Friday, July 3, 2009

Why design patterns are dangerous

There are many persons that say pro or against design patterns.

Here is the topic on Wikipedia about them.

What are them: they are specific solutions for Object Oriented paradigm that solves in an elegant/proven way a specific problem.

What is wrong about them? Because programmers whom knows them very well try to match any actual problem to meet the pattern, but not to apply the pattern when it match with pattern's solution.

I will give a small tale regarding this, known as "the needed hammer". There is a need of a software that have two classes, Wall and Nail, to get the Nail in Wall. The architect say: "The design is the following: we will need a hammer. We cannot stop here anyway. A hammer cannot appear by itself. So we need a factory of hammers. This factory of hammers cannot appear in itself, and there can be a shop, another kind of factory, so we need an Abstract factory."

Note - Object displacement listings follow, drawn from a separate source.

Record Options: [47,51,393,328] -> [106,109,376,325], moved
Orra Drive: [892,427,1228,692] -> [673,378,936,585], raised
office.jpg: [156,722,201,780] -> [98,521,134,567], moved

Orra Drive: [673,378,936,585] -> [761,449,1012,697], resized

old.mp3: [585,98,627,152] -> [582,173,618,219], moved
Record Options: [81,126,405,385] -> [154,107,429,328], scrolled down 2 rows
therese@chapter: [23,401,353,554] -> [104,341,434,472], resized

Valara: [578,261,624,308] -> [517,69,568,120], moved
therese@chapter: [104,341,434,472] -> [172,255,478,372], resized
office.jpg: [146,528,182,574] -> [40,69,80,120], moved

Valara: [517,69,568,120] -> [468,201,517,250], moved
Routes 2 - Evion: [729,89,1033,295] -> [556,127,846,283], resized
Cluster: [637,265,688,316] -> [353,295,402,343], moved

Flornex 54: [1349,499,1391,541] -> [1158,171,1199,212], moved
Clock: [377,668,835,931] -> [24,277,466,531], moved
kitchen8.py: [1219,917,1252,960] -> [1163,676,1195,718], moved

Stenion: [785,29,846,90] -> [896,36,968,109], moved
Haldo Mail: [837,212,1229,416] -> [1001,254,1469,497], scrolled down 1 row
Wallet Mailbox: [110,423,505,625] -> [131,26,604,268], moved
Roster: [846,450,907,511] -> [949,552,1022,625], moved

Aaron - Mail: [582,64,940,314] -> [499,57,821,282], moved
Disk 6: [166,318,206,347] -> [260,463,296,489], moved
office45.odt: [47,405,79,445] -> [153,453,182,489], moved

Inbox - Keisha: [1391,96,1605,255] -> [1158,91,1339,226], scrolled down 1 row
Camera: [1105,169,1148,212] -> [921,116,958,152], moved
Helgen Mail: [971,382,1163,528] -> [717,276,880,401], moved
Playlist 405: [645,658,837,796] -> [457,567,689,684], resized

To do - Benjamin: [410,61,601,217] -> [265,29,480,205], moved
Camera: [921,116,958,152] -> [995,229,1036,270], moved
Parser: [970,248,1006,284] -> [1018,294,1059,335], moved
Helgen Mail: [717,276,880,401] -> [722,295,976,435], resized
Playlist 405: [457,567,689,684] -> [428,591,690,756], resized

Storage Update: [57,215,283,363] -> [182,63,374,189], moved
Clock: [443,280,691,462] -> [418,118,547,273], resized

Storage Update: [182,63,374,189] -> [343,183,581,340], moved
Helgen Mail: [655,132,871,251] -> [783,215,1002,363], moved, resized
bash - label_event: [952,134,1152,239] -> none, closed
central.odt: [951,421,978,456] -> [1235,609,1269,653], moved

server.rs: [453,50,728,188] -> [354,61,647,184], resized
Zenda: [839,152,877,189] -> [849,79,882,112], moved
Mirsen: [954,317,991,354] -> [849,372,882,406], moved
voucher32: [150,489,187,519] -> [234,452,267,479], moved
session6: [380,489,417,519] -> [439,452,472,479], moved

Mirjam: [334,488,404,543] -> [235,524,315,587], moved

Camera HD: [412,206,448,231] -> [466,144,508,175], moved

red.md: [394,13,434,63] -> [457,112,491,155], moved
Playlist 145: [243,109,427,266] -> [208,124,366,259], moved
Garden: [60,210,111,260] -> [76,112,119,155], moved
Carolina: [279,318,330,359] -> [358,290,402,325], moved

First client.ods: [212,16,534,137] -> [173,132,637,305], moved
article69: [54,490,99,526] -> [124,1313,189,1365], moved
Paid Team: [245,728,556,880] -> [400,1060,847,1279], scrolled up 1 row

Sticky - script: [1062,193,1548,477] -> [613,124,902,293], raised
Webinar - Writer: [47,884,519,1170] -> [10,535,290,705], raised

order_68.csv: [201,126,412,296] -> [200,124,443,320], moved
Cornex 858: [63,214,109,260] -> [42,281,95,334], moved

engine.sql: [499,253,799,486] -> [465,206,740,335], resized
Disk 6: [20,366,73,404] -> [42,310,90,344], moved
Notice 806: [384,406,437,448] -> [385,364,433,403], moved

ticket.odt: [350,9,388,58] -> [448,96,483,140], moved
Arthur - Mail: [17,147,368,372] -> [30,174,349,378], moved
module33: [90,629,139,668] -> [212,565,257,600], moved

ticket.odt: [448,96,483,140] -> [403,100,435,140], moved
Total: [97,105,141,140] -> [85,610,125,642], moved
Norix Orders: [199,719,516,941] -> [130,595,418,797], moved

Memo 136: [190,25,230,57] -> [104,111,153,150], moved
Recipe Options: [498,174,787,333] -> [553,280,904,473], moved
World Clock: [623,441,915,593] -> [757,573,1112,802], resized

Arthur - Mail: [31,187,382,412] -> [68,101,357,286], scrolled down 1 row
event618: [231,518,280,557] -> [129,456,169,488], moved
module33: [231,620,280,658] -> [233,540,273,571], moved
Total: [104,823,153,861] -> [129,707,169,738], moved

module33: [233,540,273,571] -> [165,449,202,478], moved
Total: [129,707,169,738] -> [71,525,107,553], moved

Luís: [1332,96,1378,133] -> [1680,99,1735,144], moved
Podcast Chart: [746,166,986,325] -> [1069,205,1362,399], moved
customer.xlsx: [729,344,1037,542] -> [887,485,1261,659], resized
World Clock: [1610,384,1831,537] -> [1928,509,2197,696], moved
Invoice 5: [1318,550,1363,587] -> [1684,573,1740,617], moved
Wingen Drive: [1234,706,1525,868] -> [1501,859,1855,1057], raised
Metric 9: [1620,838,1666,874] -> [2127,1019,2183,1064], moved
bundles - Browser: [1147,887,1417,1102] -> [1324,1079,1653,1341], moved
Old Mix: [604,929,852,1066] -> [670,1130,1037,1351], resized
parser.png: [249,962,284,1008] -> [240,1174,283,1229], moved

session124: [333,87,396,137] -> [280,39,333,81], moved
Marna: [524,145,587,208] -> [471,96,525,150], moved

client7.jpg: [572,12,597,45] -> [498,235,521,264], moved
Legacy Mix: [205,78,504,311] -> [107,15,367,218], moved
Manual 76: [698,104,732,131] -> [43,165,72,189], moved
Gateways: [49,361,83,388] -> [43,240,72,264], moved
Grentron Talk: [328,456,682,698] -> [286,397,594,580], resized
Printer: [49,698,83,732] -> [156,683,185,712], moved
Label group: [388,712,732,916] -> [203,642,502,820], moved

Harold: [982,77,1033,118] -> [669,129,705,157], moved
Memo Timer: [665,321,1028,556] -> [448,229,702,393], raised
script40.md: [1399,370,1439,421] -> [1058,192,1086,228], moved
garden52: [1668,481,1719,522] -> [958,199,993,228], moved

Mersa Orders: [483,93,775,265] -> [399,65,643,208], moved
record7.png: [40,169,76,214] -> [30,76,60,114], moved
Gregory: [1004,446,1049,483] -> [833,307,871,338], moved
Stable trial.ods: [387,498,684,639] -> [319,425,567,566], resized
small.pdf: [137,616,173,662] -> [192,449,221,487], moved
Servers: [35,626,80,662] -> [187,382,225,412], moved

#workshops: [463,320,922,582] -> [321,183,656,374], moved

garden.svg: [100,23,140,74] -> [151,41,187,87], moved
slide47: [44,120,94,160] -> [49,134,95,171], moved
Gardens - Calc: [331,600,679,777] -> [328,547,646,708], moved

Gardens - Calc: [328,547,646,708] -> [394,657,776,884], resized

Anyone in fact can say: why do we need more than a hammer? Many software developers want and create very big designs for very simple problems. They would say: what if is not a hammer but another tool to push the nail? And a lot of others: "What if ... ?". The problem is that in most cases this "What if ... " will not happen but the developer will have a huge amount of code that do nothing that create two factories to define an abstract factory.

Also, don't think that I'm the only one who say this. There are more anti-patterns (where patterns fails) than patterns themselves. Look here the article about antipatterns on Wikipedia.

You may argue: the spaghetti code is just because no pattern is used. I cannot disagree more. Spagetti code means mostly tight coupling, which can be fixed with a refactoring as Joel Spolski says. Also, the most concerning in using patterns are not the fact that patterns work, they do, and do it very well, but the problem that peoples try to build things from pattern to pattern. And the patterns themselves are fairly heavy in class numbers, but they mix in most of cases with facade code/proxy code that makes *most* of code to be design code and really few to do something useful.

Do NaroCAD use patterns? Yes, of course, but they come as a result of a specific problem (as we use Pipes and Filters to separate the UI events from UI logic). Can we create a pattern for every class in code!? Most probably we can but we are not gonna fix it.